● SOURCE PASSAGE
"""
Now Streaming on Netflix: A Fantastic Political Thriller on Climate Change
There is a telling moment at the end of the first episode of Occupied, the highly entertaining new Norwegian TV political thriller, now available in the United States on Netflix (with subtitles!). One of the main characters, sitting in a cafe with his family, looks bleakly through the glass at the shoppers in the mall outside, knowing they are oblivious to how fragile their world has just become.
This terrific bit of acting by Eldar Skar, who plays a secret service agent thrust into a role “above his pay grade,” is in some ways the crux of the series. As the show’s creator, best-selling crime writer Jo Nesbo, told the Guardian last year, “the feeling we are secure and things can't really change is an illusion. That is the scary bit, because things can change very fast.”
"""
● DATASET ROWS
"""
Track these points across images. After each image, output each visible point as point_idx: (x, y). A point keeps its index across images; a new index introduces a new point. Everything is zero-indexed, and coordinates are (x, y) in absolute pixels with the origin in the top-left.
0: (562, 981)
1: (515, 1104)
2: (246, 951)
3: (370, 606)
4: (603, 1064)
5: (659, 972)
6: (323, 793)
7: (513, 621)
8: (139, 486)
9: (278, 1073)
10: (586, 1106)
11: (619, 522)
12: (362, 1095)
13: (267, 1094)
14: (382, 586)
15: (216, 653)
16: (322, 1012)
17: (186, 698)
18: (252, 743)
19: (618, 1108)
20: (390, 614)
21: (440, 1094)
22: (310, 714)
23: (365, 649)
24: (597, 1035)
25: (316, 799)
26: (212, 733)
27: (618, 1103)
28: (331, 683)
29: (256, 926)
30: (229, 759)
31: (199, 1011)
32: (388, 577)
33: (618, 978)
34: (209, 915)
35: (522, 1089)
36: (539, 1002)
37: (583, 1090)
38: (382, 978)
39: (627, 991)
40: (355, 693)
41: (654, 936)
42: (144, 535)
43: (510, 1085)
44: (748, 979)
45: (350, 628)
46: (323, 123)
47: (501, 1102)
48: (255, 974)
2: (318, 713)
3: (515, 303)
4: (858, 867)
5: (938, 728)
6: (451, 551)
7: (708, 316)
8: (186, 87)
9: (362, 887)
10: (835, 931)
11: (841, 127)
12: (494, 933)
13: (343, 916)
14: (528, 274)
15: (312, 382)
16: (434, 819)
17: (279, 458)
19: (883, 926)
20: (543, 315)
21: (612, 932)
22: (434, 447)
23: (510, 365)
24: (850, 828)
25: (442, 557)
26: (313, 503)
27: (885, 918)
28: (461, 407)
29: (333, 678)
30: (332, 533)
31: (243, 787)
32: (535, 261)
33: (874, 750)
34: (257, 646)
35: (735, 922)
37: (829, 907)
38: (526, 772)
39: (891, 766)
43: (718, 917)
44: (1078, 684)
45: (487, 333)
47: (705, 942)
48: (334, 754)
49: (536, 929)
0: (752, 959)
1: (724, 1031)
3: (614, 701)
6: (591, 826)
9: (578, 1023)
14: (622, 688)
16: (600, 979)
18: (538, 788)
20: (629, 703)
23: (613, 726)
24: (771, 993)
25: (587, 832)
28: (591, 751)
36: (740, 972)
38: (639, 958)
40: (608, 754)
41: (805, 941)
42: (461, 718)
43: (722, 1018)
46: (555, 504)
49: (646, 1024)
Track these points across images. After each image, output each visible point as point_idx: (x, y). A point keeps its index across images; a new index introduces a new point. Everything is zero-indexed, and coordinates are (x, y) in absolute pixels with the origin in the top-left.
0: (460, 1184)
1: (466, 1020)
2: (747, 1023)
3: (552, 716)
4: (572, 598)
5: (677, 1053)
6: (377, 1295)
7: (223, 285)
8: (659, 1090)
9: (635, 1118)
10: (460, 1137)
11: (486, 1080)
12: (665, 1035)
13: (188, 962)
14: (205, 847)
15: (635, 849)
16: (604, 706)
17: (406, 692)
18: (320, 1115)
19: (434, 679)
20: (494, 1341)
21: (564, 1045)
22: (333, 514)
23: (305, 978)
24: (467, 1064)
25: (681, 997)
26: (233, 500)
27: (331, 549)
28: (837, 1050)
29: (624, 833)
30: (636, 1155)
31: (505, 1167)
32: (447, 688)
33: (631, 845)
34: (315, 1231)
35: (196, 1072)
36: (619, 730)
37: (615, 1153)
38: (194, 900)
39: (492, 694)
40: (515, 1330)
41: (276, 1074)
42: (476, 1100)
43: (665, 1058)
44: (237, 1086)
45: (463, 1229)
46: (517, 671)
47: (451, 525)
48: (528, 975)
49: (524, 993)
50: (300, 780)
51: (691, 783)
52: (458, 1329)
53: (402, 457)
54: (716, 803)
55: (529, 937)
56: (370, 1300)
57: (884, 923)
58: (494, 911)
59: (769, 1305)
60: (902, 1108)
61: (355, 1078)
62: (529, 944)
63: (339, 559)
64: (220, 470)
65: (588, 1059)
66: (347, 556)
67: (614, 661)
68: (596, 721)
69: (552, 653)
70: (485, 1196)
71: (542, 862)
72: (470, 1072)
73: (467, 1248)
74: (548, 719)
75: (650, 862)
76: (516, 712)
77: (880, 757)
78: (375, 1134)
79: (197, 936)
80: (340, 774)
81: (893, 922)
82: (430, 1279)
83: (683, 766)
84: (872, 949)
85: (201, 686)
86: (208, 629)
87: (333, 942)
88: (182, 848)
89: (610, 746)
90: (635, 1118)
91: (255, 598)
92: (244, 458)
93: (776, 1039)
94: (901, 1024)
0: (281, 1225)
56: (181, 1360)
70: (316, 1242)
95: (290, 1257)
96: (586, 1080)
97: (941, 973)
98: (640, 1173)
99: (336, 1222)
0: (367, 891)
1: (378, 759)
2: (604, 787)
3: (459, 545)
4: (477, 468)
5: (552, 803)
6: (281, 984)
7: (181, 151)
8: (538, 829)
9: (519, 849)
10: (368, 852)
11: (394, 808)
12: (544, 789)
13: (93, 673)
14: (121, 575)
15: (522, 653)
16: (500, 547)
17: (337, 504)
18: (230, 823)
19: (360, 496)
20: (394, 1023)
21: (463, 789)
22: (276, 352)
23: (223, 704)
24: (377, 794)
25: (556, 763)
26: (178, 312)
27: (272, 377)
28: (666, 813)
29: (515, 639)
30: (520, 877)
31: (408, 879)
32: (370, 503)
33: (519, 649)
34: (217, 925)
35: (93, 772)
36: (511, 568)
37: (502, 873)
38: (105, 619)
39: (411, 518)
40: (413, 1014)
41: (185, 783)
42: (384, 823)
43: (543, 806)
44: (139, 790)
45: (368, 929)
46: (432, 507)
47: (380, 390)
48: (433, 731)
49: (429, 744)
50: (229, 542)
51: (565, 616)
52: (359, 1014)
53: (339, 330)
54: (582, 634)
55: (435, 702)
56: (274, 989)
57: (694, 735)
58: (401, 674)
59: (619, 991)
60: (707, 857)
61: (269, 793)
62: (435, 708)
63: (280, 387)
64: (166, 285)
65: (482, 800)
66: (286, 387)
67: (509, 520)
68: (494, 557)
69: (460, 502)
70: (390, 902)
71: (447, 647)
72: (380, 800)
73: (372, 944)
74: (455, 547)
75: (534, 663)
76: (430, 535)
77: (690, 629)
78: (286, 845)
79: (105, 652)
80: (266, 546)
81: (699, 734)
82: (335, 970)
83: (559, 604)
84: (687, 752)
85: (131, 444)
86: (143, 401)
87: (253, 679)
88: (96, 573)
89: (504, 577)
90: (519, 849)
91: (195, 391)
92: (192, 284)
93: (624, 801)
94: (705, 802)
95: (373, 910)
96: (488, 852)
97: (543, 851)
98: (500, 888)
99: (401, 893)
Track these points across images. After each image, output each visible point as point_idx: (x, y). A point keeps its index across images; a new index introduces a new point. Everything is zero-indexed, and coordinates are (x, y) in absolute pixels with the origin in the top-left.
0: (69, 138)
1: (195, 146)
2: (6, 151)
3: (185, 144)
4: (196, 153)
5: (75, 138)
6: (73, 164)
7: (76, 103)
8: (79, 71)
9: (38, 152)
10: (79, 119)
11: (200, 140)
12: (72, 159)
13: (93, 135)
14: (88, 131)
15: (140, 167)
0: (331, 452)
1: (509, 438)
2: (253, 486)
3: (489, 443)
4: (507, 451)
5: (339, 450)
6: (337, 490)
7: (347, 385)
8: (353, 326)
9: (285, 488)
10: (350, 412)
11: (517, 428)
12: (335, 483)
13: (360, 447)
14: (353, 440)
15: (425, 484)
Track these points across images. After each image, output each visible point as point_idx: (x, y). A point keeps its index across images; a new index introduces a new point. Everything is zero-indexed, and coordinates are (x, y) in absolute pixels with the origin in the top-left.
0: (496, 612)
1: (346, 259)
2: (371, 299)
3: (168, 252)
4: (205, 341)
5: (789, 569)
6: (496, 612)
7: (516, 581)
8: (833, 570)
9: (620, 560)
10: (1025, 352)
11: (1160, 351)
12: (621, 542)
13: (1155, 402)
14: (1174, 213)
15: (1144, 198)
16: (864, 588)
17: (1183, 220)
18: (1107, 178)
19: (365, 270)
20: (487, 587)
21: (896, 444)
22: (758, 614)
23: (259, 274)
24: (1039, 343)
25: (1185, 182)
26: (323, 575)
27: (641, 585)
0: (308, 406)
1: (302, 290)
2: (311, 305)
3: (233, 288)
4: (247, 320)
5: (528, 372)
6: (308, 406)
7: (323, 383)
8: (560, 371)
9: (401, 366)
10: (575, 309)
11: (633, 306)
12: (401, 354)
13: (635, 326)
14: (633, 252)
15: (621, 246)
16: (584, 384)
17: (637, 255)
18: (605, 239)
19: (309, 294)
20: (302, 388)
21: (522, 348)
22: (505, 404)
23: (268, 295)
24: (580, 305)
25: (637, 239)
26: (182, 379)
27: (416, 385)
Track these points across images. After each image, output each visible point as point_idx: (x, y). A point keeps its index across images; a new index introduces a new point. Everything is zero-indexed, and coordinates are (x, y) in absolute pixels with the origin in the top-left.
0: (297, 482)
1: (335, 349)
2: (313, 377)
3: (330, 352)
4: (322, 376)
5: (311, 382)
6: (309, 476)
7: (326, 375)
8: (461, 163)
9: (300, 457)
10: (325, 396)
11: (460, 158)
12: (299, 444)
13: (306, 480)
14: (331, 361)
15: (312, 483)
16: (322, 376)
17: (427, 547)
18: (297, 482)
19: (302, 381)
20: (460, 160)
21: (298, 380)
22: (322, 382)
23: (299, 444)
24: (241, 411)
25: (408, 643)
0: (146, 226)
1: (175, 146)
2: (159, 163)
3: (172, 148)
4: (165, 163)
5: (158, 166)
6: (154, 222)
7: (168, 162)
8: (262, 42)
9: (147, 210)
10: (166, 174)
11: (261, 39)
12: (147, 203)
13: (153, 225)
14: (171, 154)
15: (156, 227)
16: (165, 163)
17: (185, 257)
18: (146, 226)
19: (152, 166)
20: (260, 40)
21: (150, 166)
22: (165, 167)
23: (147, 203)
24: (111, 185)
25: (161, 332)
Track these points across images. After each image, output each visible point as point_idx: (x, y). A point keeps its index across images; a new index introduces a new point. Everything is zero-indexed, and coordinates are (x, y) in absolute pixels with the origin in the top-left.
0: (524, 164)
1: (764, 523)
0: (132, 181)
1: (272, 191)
"""
● WRITTEN EXERCISE 1
Answer these questions from the article on Occupied:
(a) In which country is the series now available on Netflix?
(b) Which actor plays the secret service agent?
(c) Which publication did Jo Nesbo speak to last year?
● WRITTEN EXERCISE 2
Retype the part of the article on Occupied that opens with the words containing "Now Streaming on" and closes with "has just become.".

● EXERCISE RESPONSE 1
(a) The United States.
(b) Eldar Skar.
(c) The Guardian.

● EXERCISE RESPONSE 2
Now Streaming on Netflix: A Fantastic Political Thriller on Climate Change
There is a telling moment at the end of the first episode of Occupied, the highly entertaining new Norwegian TV political thriller, now available in the United States on Netflix (with subtitles!). One of the main characters, sitting in a cafe with his family, looks bleakly through the glass at the shoppers in the mall outside, knowing they are oblivious to how fragile their world has just become.